TASK TO COMPLETE -
Repeat the data that follows exactly, starting at the line with "text_box [209, 552, 1264, 643]" and ending at the line with "Rendered at 1500 by 844 pixels.", and leave out every picture.

[Recorded data]
-- Opening Marker --

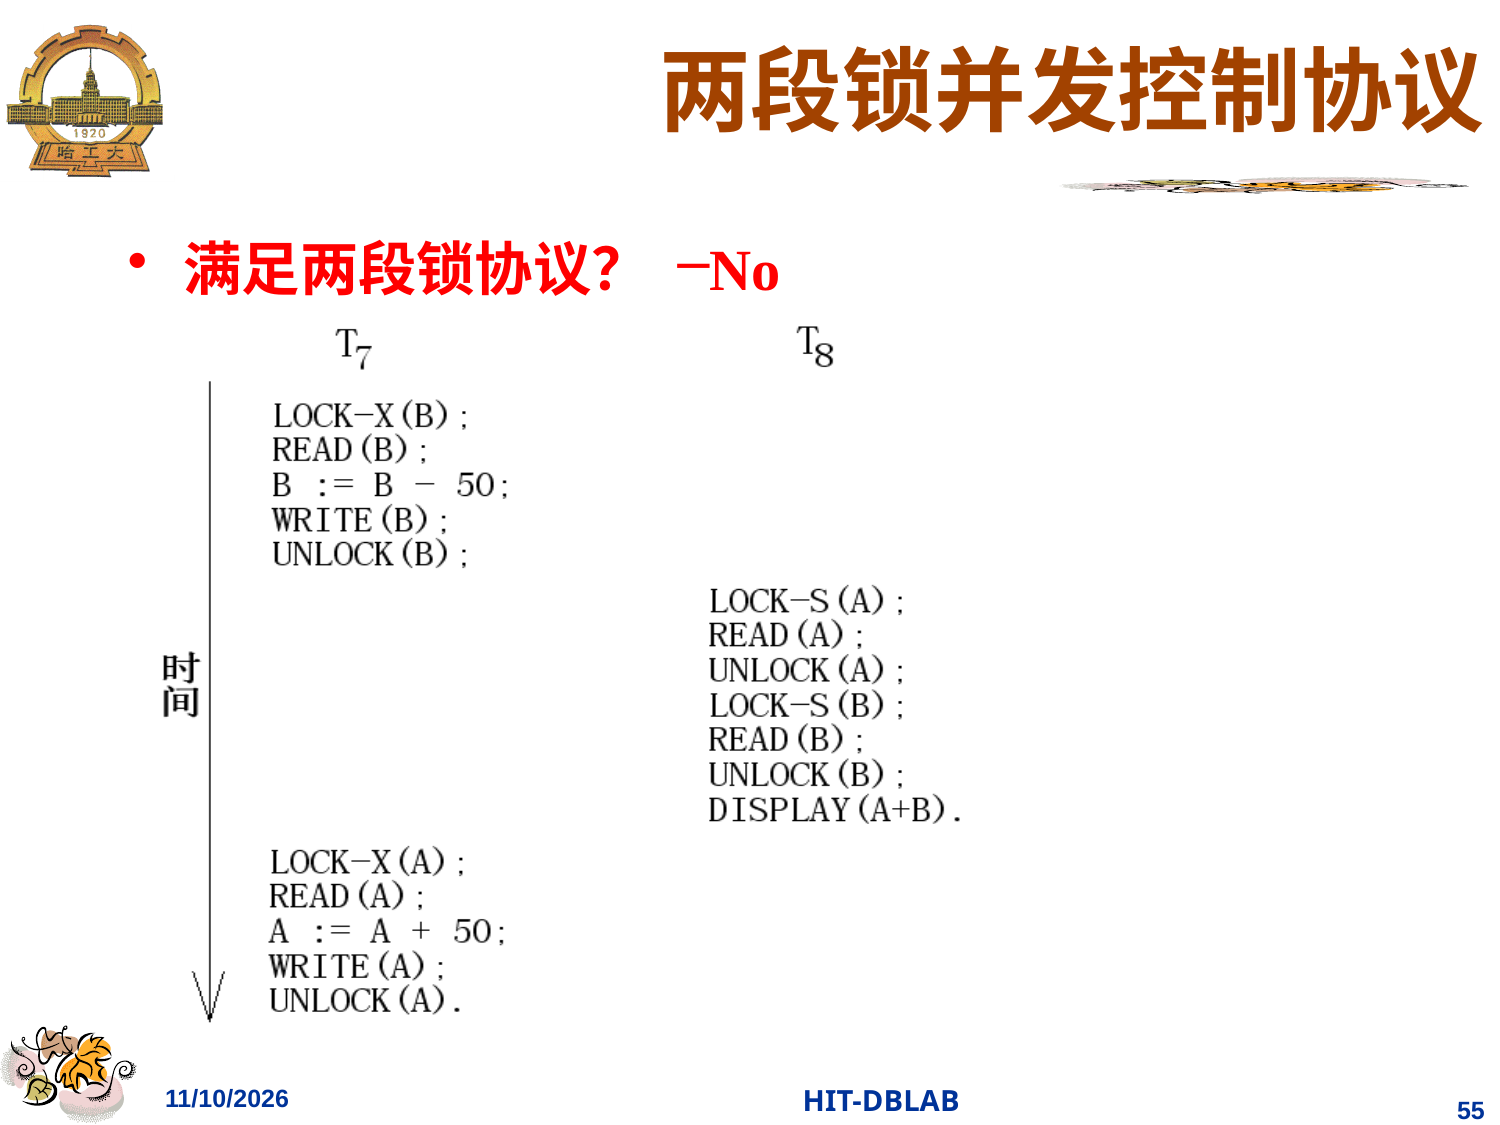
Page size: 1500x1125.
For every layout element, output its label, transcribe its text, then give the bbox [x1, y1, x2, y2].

title 两段锁并发控制协议 [162, 0, 1500, 176]
footer HIT-DBLAB [524, 1074, 1238, 1125]
picture [0, 24, 175, 182]
list 满足两段锁协议？ [112, 224, 1413, 968]
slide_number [149, 1074, 413, 1125]
slide_number 55 [1437, 1087, 1500, 1125]
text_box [149, 324, 966, 1026]
text_box No [662, 224, 821, 310]
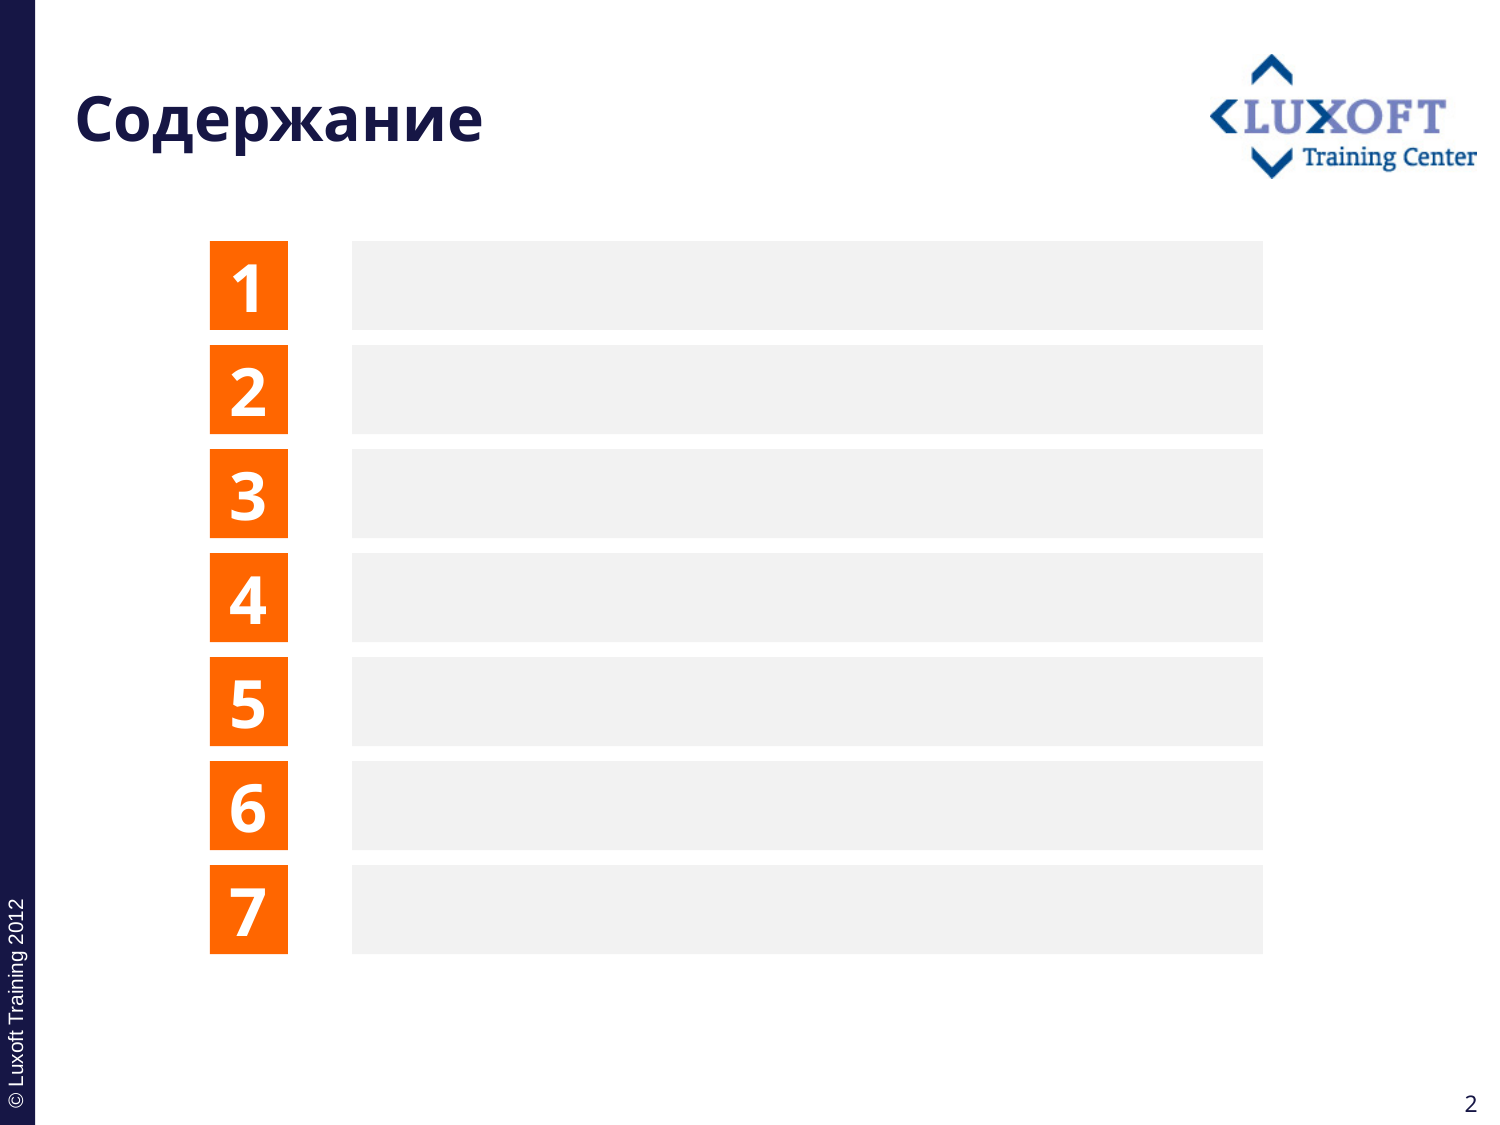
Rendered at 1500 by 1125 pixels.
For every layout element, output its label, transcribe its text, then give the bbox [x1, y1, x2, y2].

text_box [209, 864, 1264, 955]
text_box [209, 760, 1264, 851]
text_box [209, 240, 1264, 331]
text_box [209, 448, 1264, 539]
title Содержание [59, 67, 1093, 164]
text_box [209, 656, 1264, 747]
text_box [209, 344, 1264, 435]
picture [1210, 54, 1477, 179]
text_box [209, 552, 1264, 643]
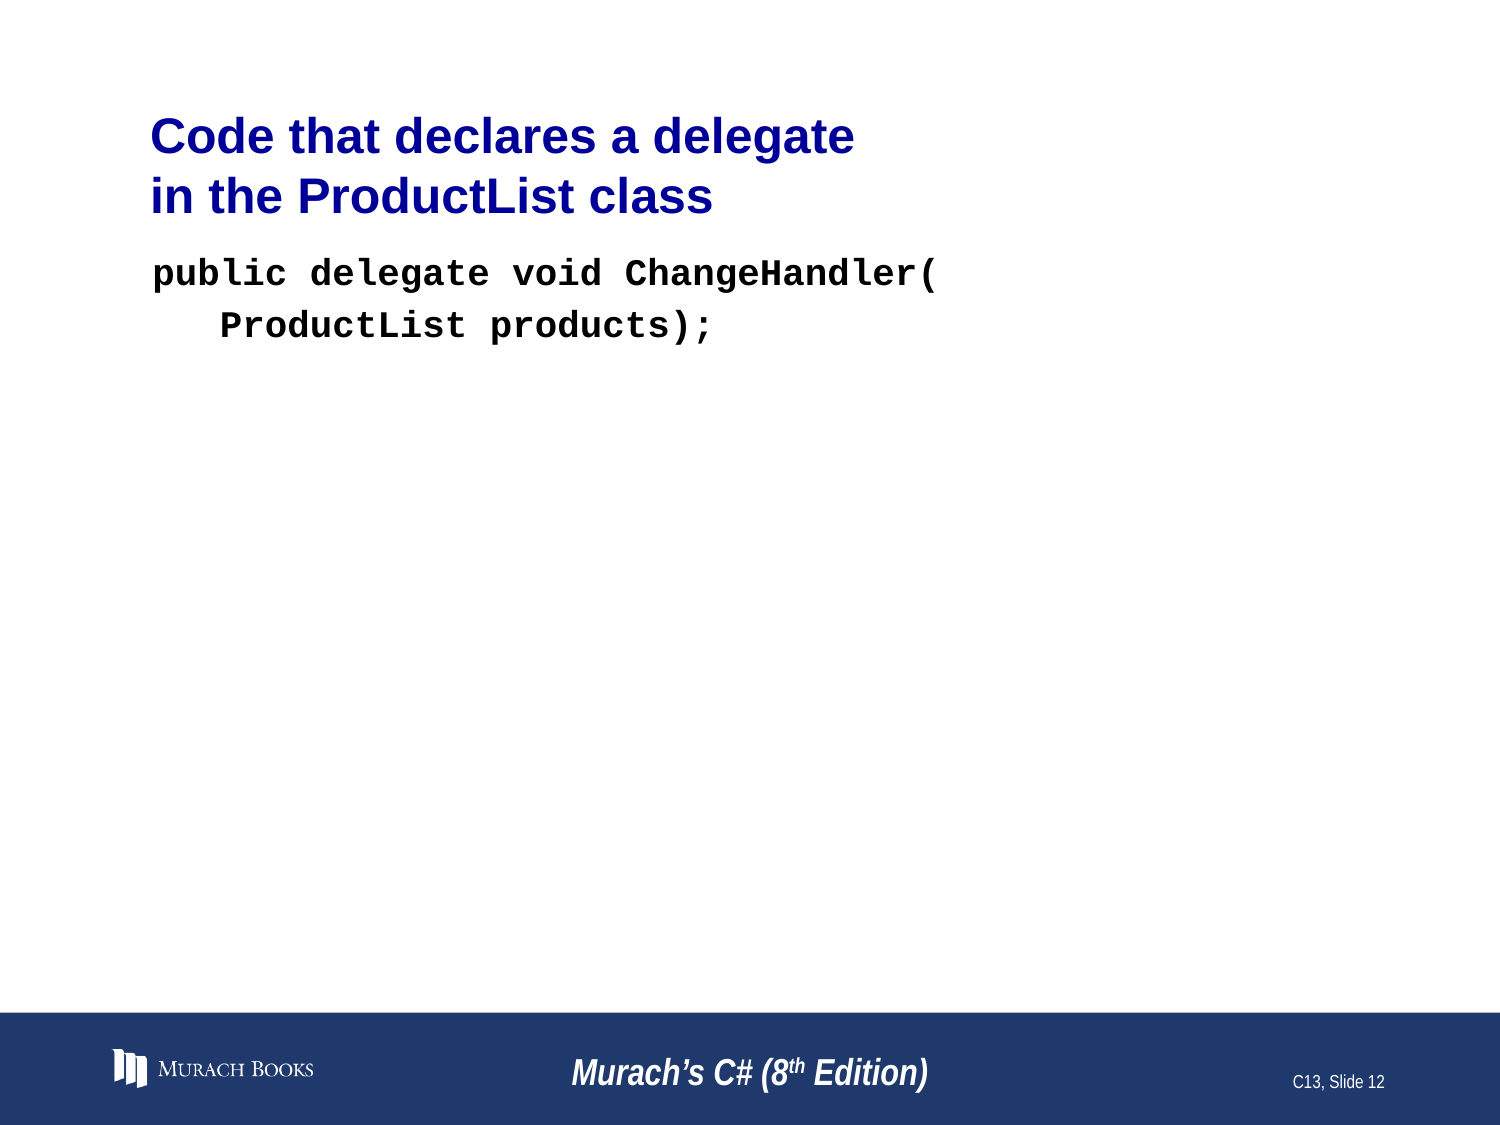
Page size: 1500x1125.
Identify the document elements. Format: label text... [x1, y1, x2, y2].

footer [12, 1025, 450, 1100]
slide_number Murach’s C# (8th Edition) [450, 1025, 1050, 1100]
list public delegate void ChangeHandler( ProductList products); [137, 239, 1350, 978]
slide_number C13, Slide 12 [1087, 1025, 1400, 1100]
title Code that declares a delegate in the ProductList class [150, 102, 1350, 224]
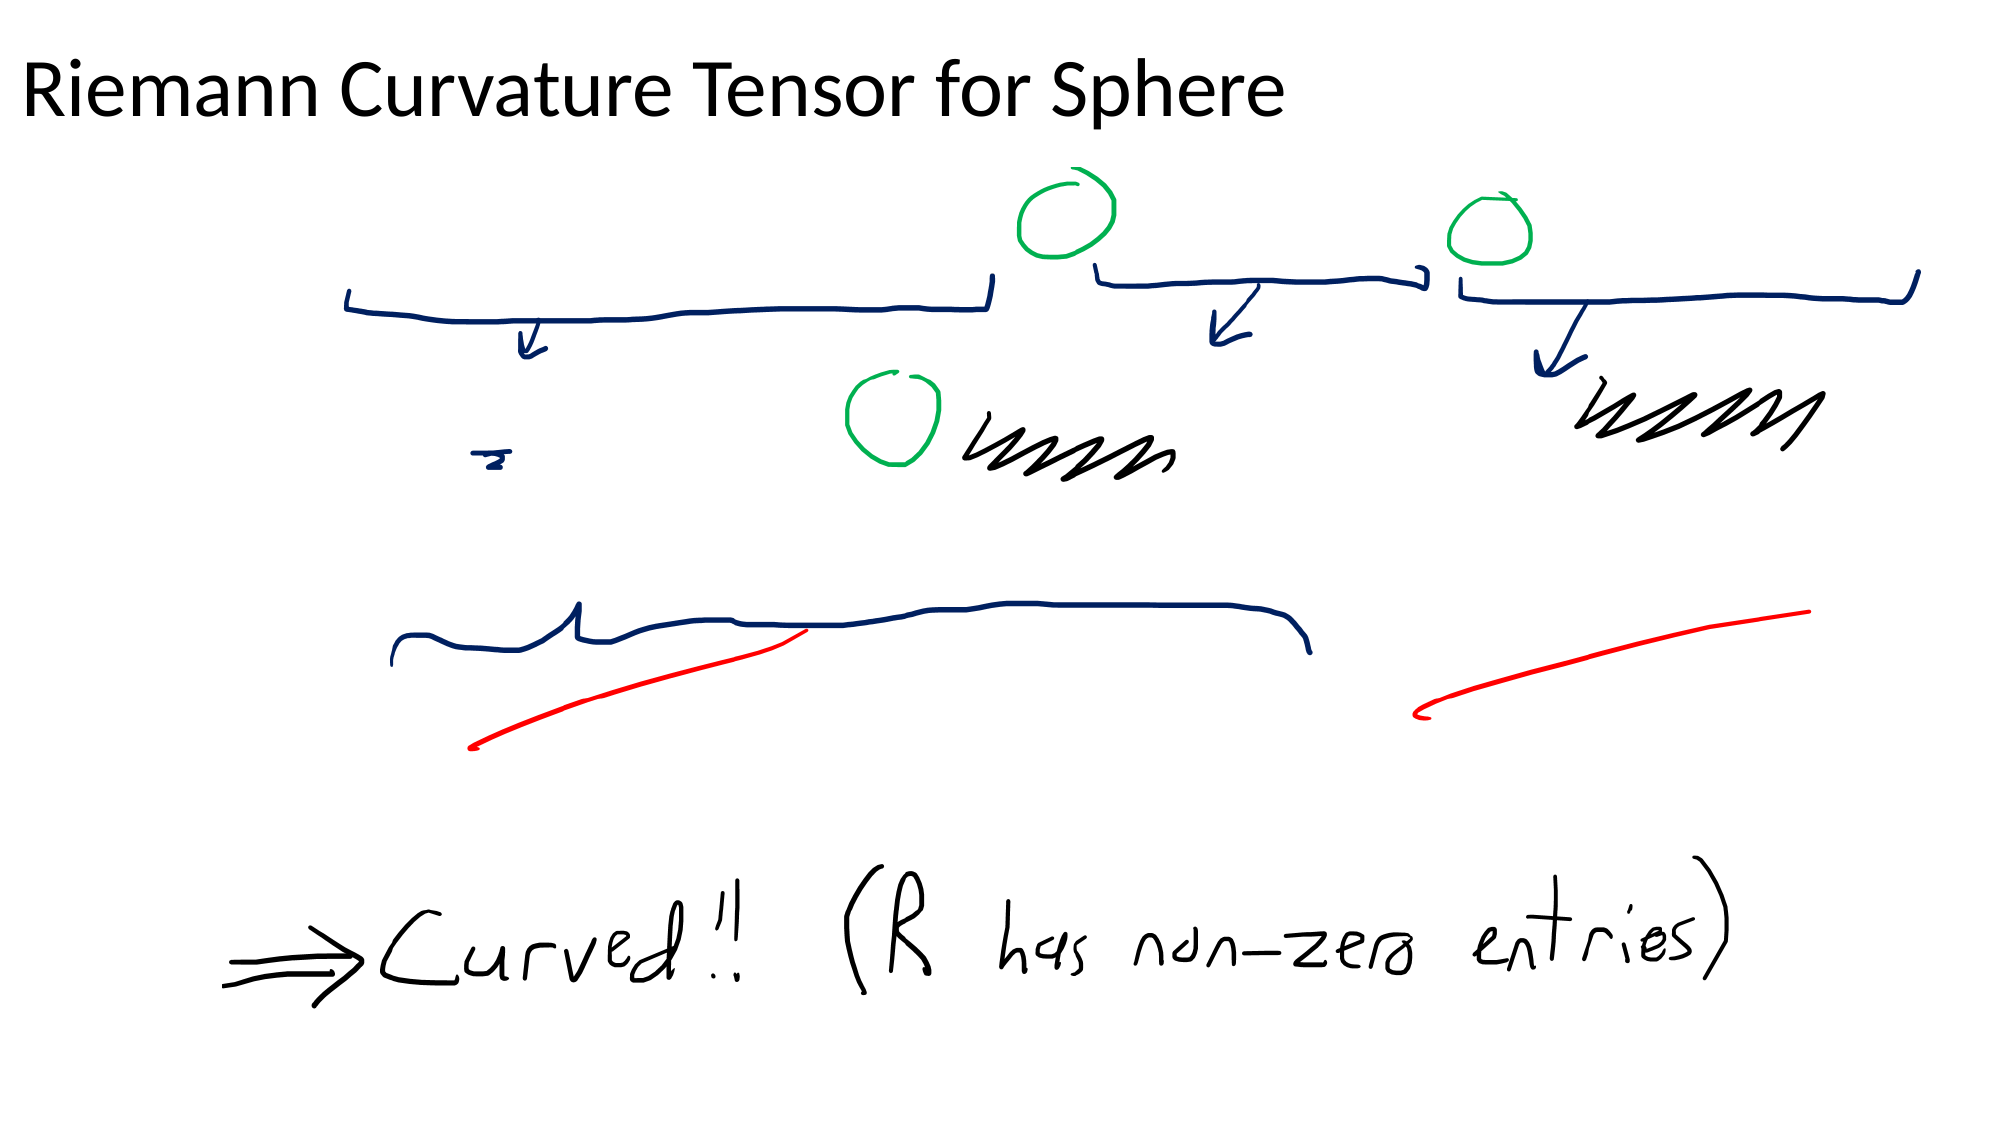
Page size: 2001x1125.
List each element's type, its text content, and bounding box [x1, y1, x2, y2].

picture [222, 167, 1930, 1017]
text_box Riemann Curvature Tensor for Sphere [6, 25, 1304, 141]
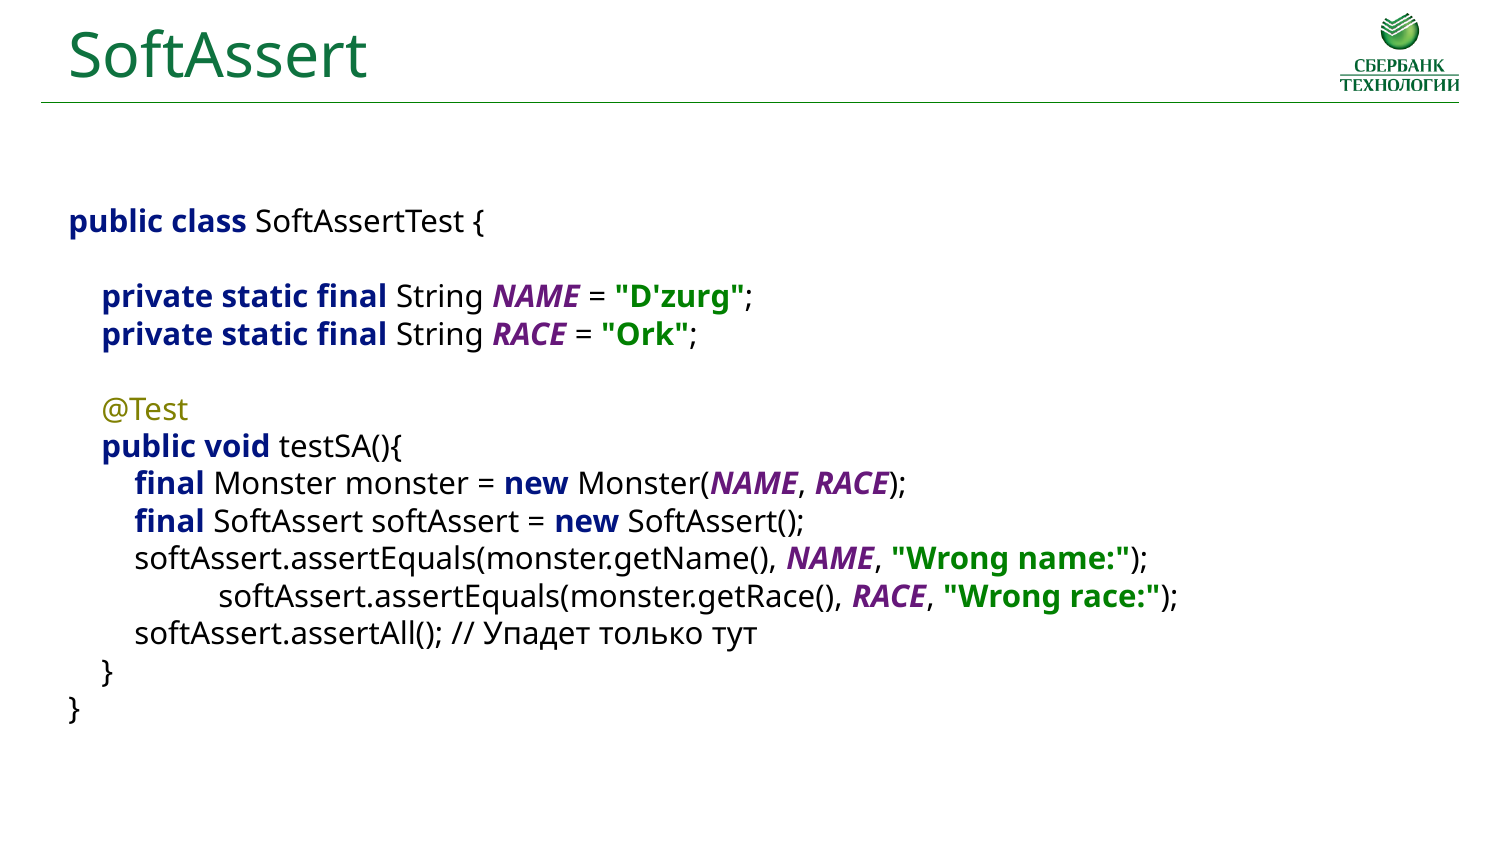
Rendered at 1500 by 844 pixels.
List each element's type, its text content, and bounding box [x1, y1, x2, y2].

text_box public class SoftAssertTest { private static final String NAME = "D'zurg"; private static final String RACE = "Ork"; @Test public void testSA(){ final Monster monster = new Monster(NAME, RACE); final SoftAssert softAssert = new SoftAssert(); softAssert.assertEquals(monster.getName(), NAME, "Wrong name:"); softAssert.assertEquals(monster.getRace(), RACE, "Wrong race:"); softAssert.assertAll(); // Упадет только тут } } [64, 197, 1436, 730]
picture [1436, 13, 1459, 91]
text_box SoftAssert [64, 10, 1436, 94]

-- Closing Marker --

ANSWER SECTION -
text_box [209, 552, 1264, 643]
Page size: 1500x1125.
Identify the document elements. Format: label text... [x1, y1, x2, y2].

footer [12, 1025, 450, 1100]
slide_number Murach’s C# (8th Edition) [450, 1025, 1050, 1100]
list public delegate void ChangeHandler( ProductList products); [137, 239, 1350, 978]
slide_number C13, Slide 12 [1087, 1025, 1400, 1100]
title Code that declares a delegate in the ProductList class [150, 102, 1350, 224]
Page size: 2001x1125.
List each element's type, its text content, and bounding box [x1, y1, x2, y2].

picture [222, 167, 1930, 1017]
text_box Riemann Curvature Tensor for Sphere [6, 25, 1304, 141]
Rendered at 1500 by 844 pixels.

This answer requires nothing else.